The transaction, which would be worth tens of billions of dollars even after large anticipated discounts, would end a tumultuous year for aviation giants, whose planes are once again in demand following the pandemic but who are also facing increasing industrial and environmental challenges.

Additionally, it would enable Airbus to find a home for some A350 production slots that were originally reserved for Russia’s Aeroflot but are currently vacant as a result of sanctions related to the conflict against Moscow.

On the other hand, China, this week delivered its first C919 airliner; analysts estimate that the country is at least ten years away from competing on this scale.

After Tata announced the merger of Air India and Vistara, a joint venture with Singapore Airlines, to form a larger full-service carrier and strengthen its position in domestic and international skies, the possible order was made just a few days later.

Tata now has a fleet of 218 aircraft, making Air India the largest international carrier in the nation and the second-largest domestic carrier behind IndiGo.

The maharajah mascot of Air India was originally associated with opulently decorated aircraft and first-rate service, but as financial difficulties grew in the mid-2000s, its reputation began to tarnish.

JRD Tata founded Air India in 1932, and it became a national carrier in 1953. After regaining control in January, Tata has been attempting to restore its standing as a premier airline.

The ranking reflects a goal to reclaim a sizable portion of travel between India’s sizable overseas diaspora and major cities like Delhi and Mumbai, which are dominated by foreign competitors like Emirates.

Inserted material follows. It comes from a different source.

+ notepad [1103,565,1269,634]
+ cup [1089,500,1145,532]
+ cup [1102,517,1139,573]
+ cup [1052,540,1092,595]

The 500 planes, which will be delivered over the following ten years, which will help India’s Prime Minister Narendra Modi achieve his aim of boosting the economy in India to $5 trillion by replacing and expanding fleets in the fastest-growing air travel sector in the world.

However, experts caution that a number of obstacles, including weak domestic infrastructure, a lack of pilots, and the danger of fierce competition from established Gulf and other airlines, stand in the way of Air India’s aim to regain a significant worldwide position.

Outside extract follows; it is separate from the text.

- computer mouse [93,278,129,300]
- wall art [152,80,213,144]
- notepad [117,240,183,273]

As the European aircraft manufacturer is sold out until 2028 or later, it might also have trouble getting the medium-haul Airbus A321neos bought for the Air India-Vistara partnership as swiftly as it would like.

According to a source in the industry, Air India Express, the company’s low-cost carrier, which may be given a new name, will most likely receive new Boeing 737 MAX aircraft.

According to insiders, aircraft and engine manufacturers have been knocking on Air India’s door for months, but the airline’s new CEO, Campbell Wilson, has refused to rush the decision, which could make or break its fleet.

In addition to a potential mixed order for smaller single-aisle aircraft, as per reports, Air India was taking extra time to research Airbus A350s and Boeing wide-body 787 and 777 planes.

At the risk of gross understatement, the investment will be substantial, Campbell stated last month that there are plans to “greatly expand” Air India’s fleet over the next five years.